Problem:
Each entry that follows is to be duplicated exactly, without its images.

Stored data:
↓↓↓
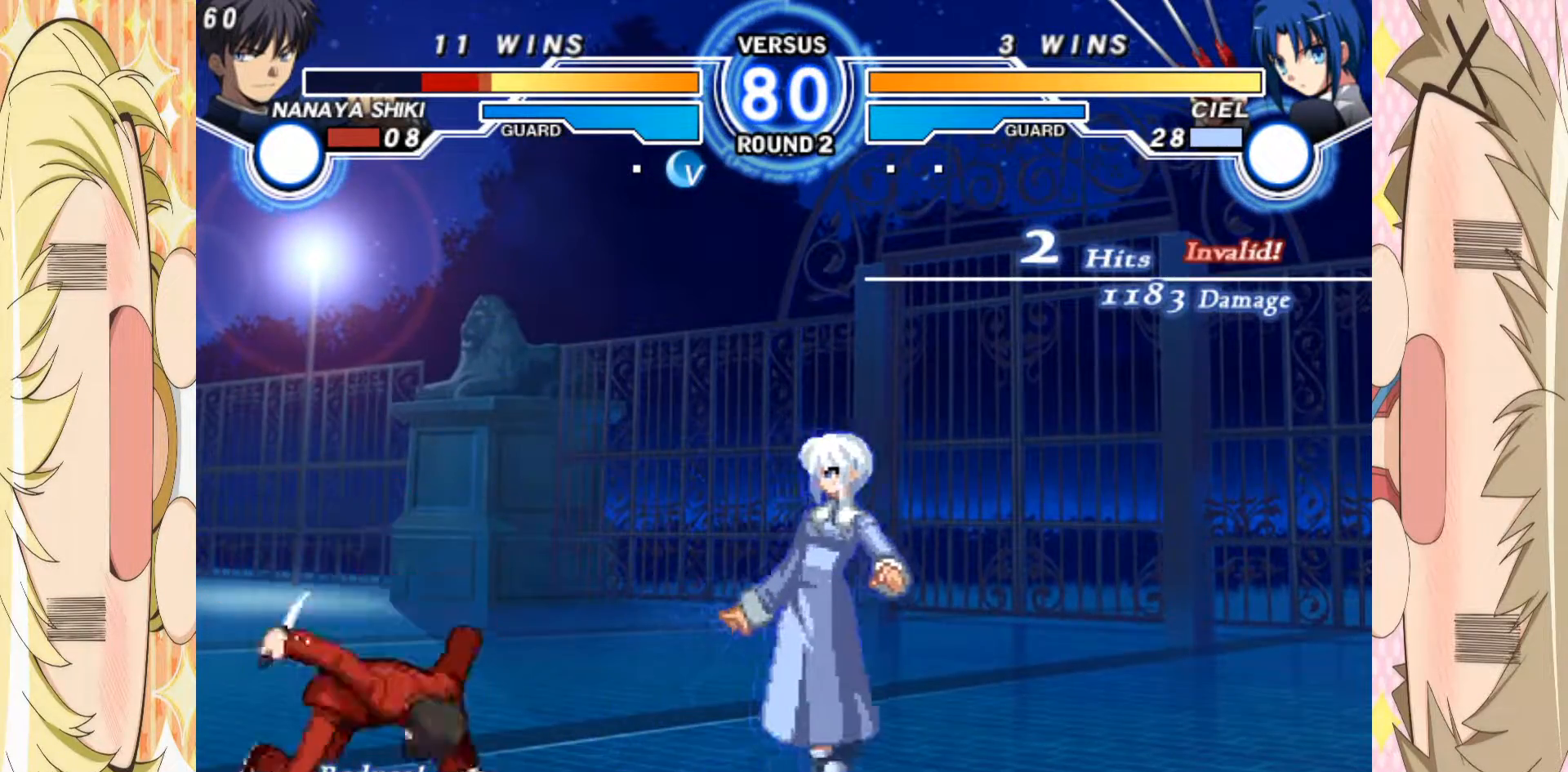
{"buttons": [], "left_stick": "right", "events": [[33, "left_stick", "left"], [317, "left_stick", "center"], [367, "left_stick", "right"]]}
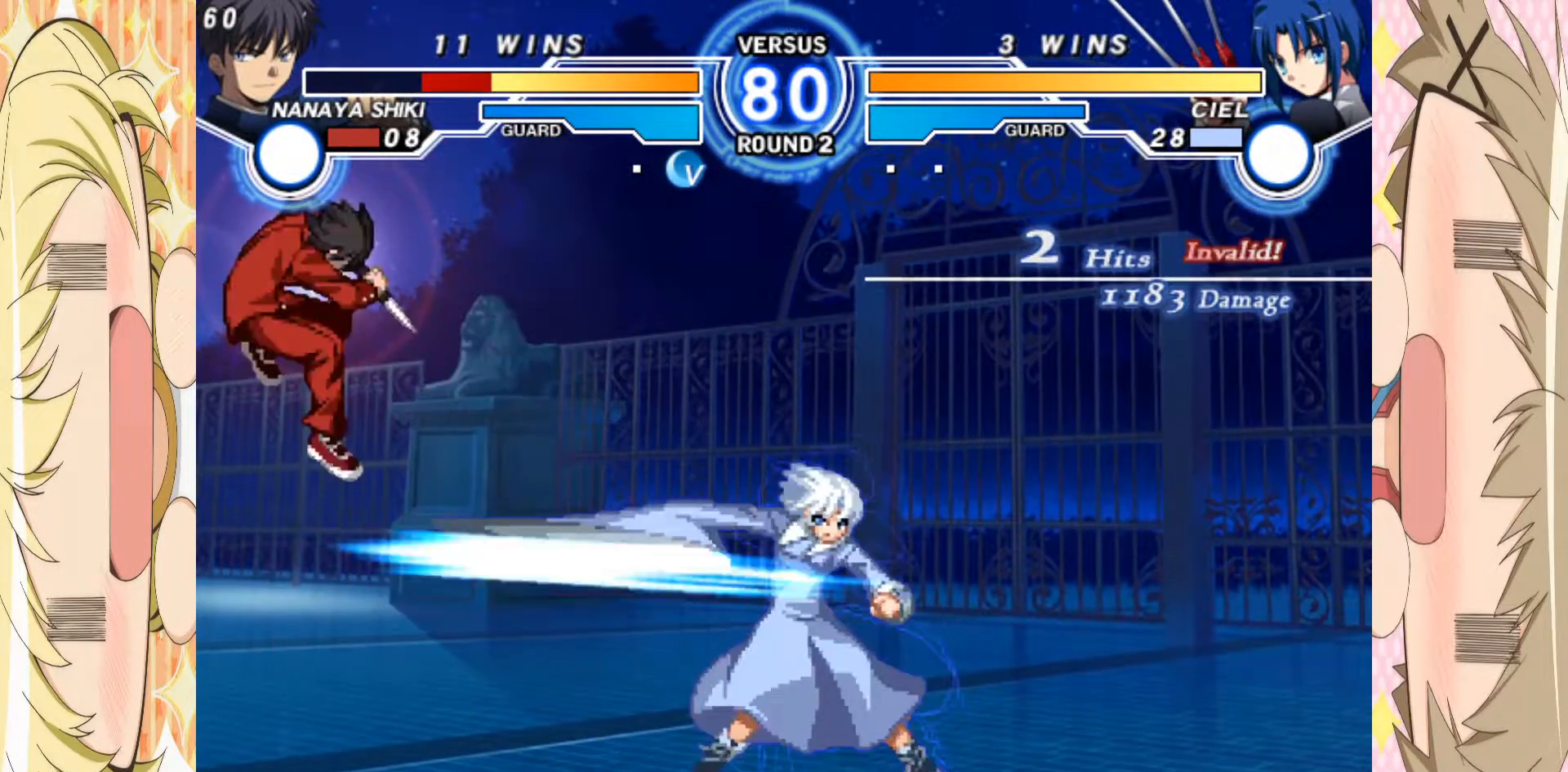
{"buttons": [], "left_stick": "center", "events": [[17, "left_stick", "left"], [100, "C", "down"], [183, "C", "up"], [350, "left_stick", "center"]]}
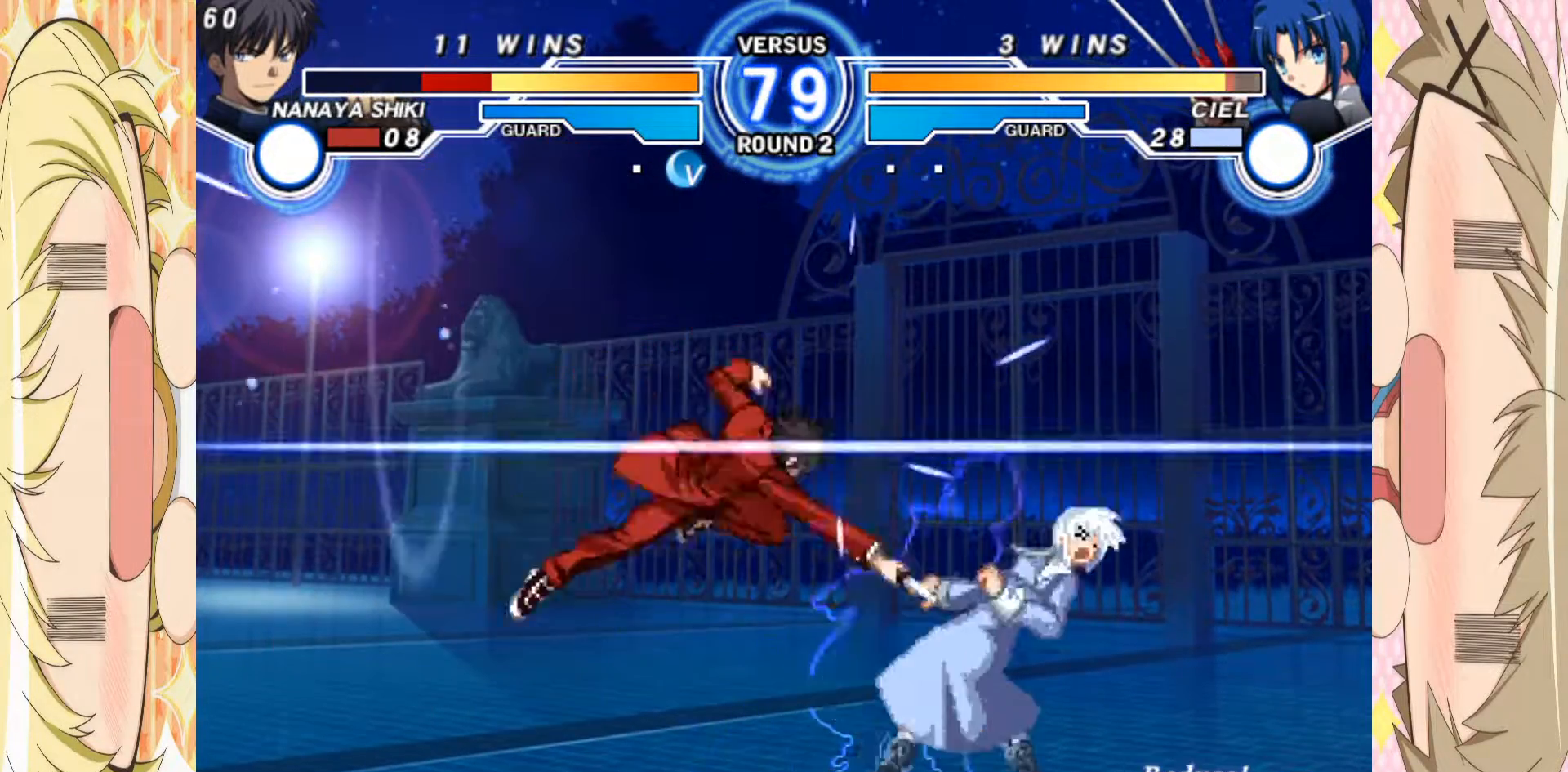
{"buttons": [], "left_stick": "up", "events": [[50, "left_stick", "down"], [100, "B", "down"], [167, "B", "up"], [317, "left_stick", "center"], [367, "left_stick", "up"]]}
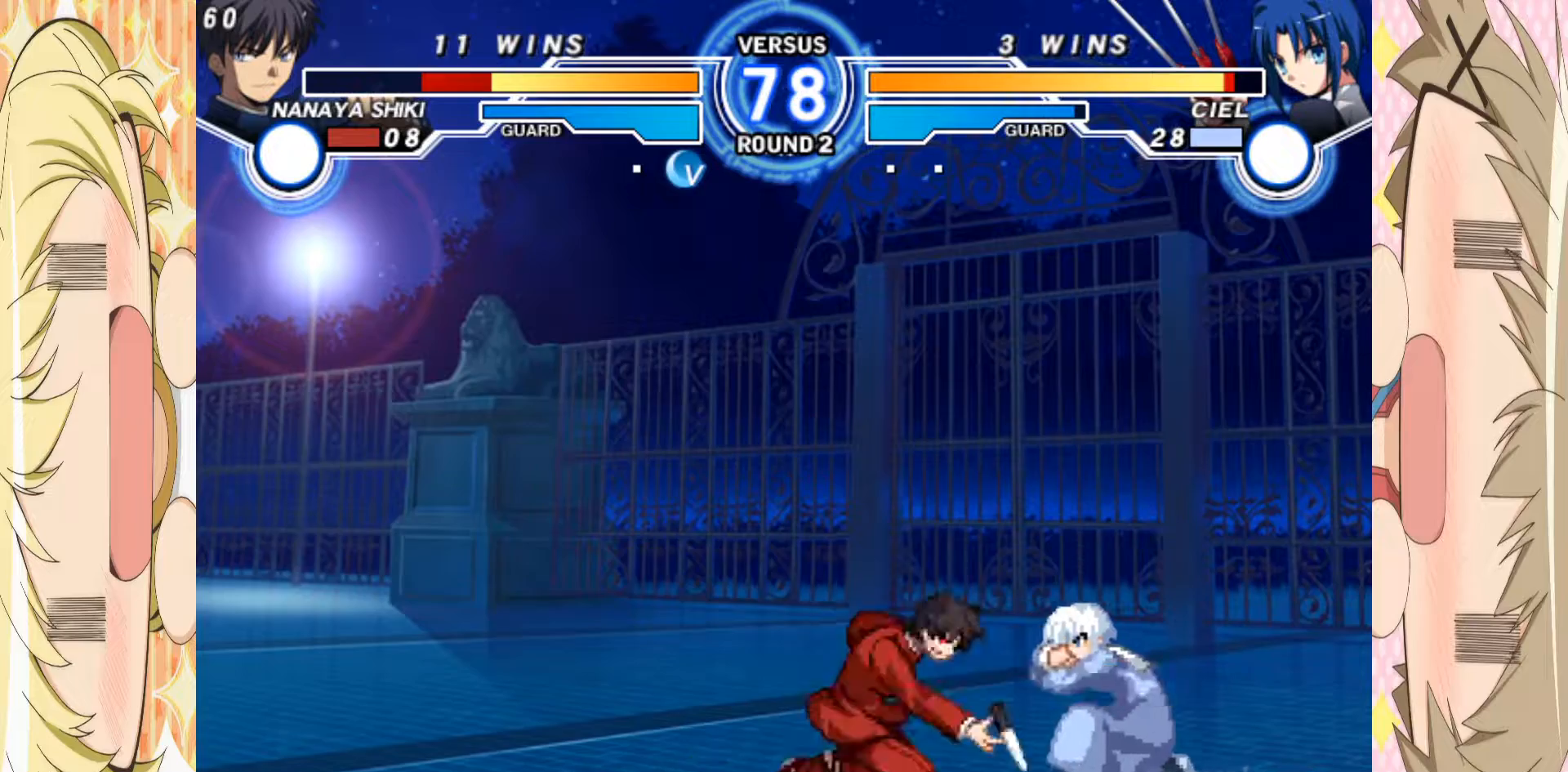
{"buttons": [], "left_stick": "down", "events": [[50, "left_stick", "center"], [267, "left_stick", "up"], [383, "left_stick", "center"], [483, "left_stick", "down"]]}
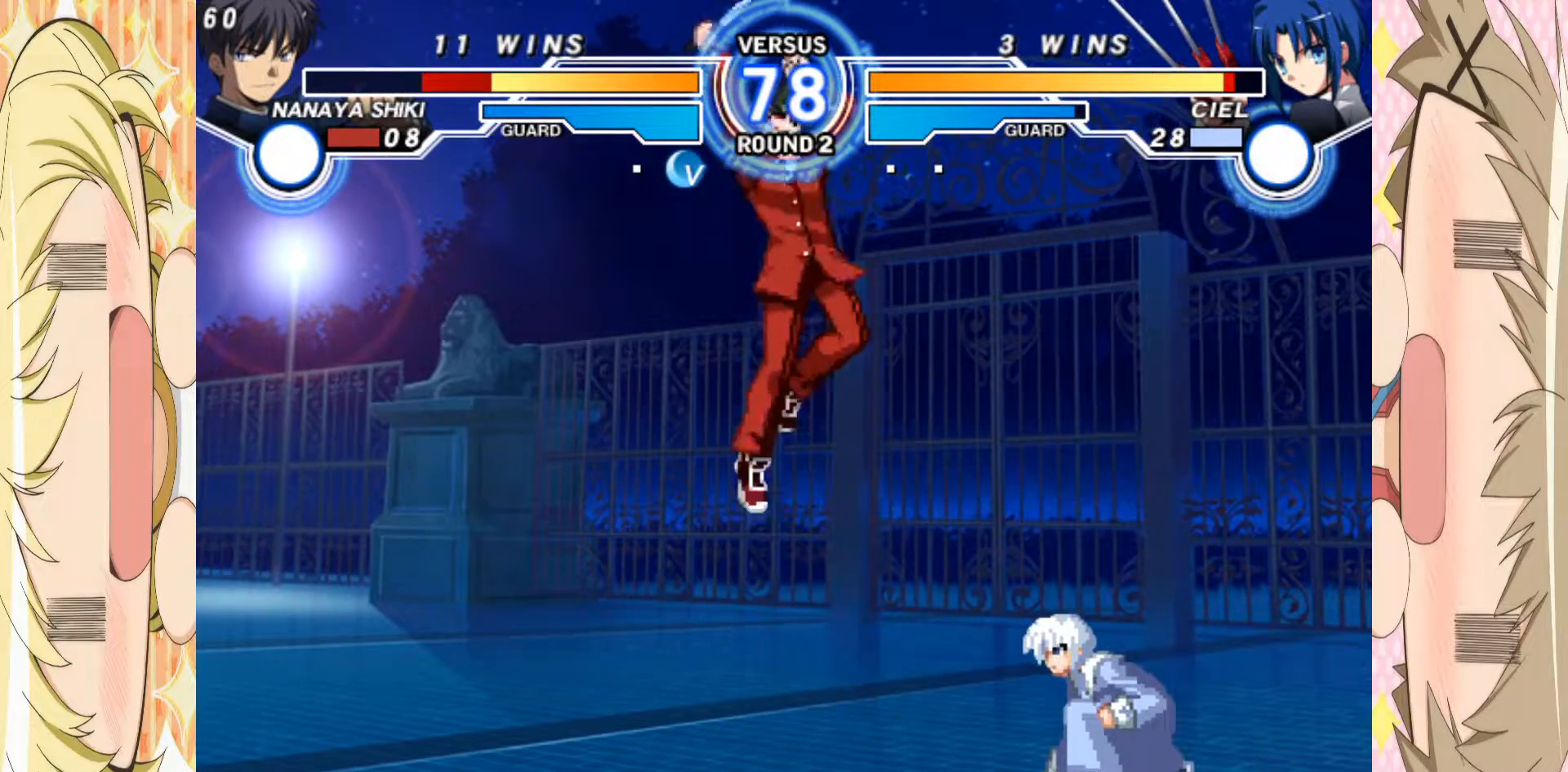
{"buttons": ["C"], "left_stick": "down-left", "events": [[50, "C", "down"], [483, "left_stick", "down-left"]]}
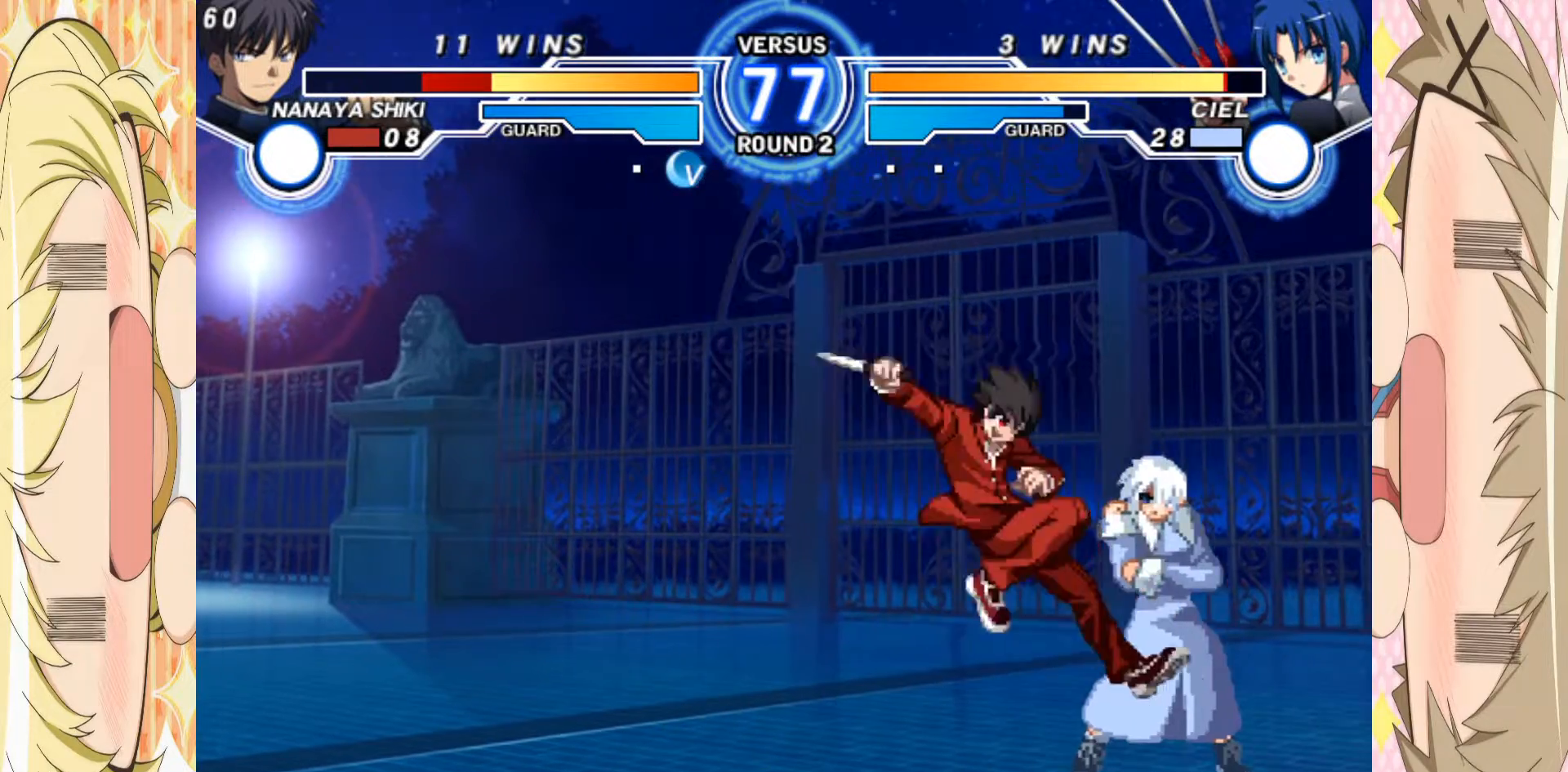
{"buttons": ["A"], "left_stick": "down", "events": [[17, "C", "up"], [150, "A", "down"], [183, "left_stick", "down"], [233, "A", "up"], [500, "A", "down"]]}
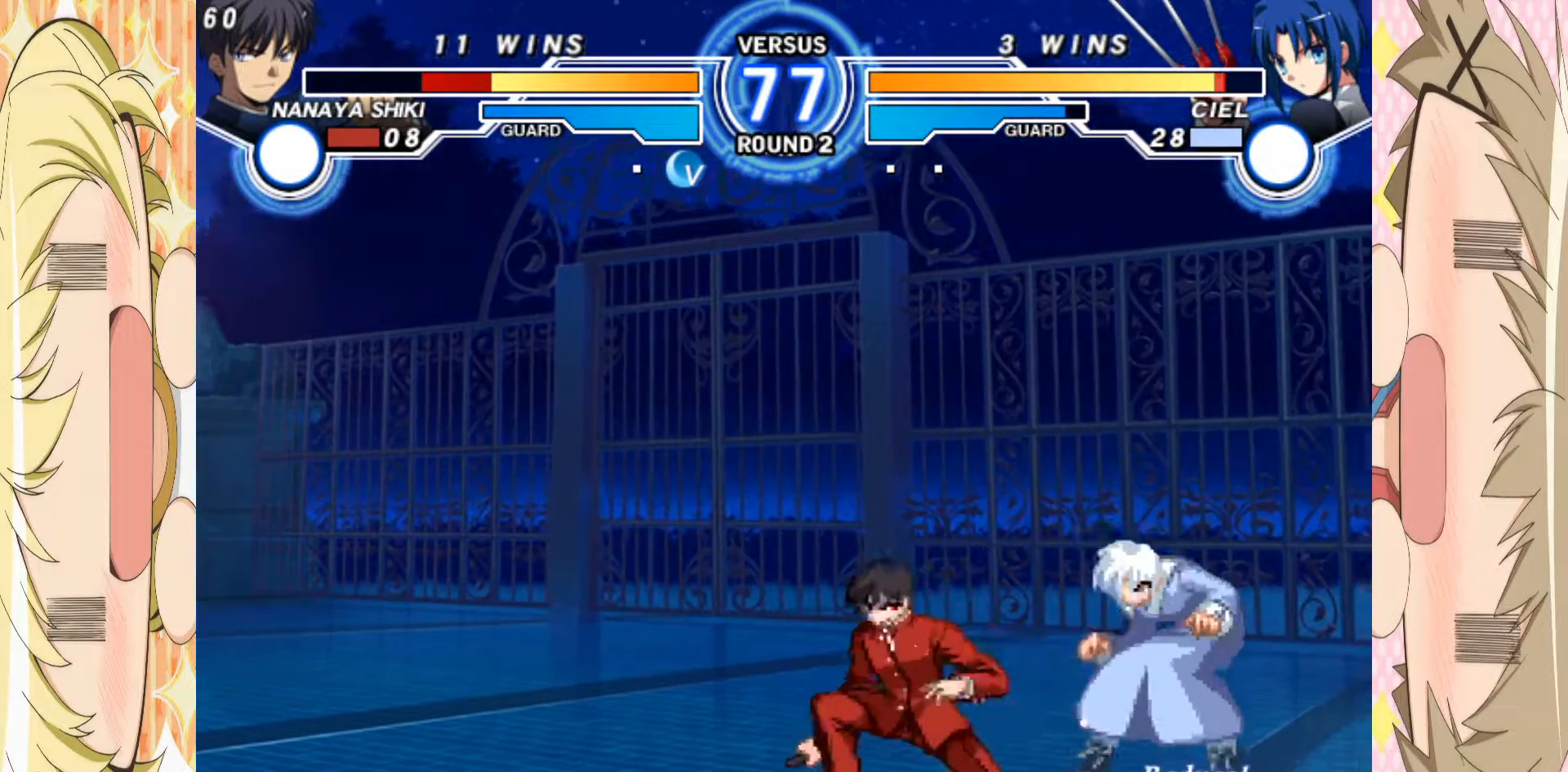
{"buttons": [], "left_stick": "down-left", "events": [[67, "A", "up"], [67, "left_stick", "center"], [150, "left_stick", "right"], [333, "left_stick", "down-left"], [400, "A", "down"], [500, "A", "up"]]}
↑↑↑
Written answer:
{"buttons": [], "left_stick": "right", "events": [[33, "left_stick", "left"], [317, "left_stick", "center"], [367, "left_stick", "right"]]}
{"buttons": [], "left_stick": "center", "events": [[17, "left_stick", "left"], [100, "C", "down"], [183, "C", "up"], [350, "left_stick", "center"]]}
{"buttons": [], "left_stick": "up", "events": [[50, "left_stick", "down"], [100, "B", "down"], [167, "B", "up"], [317, "left_stick", "center"], [367, "left_stick", "up"]]}
{"buttons": [], "left_stick": "down", "events": [[50, "left_stick", "center"], [267, "left_stick", "up"], [383, "left_stick", "center"], [483, "left_stick", "down"]]}
{"buttons": ["C"], "left_stick": "down-left", "events": [[50, "C", "down"], [483, "left_stick", "down-left"]]}
{"buttons": ["A"], "left_stick": "down", "events": [[17, "C", "up"], [150, "A", "down"], [183, "left_stick", "down"], [233, "A", "up"], [500, "A", "down"]]}
{"buttons": [], "left_stick": "down-left", "events": [[67, "A", "up"], [67, "left_stick", "center"], [150, "left_stick", "right"], [333, "left_stick", "down-left"], [400, "A", "down"], [500, "A", "up"]]}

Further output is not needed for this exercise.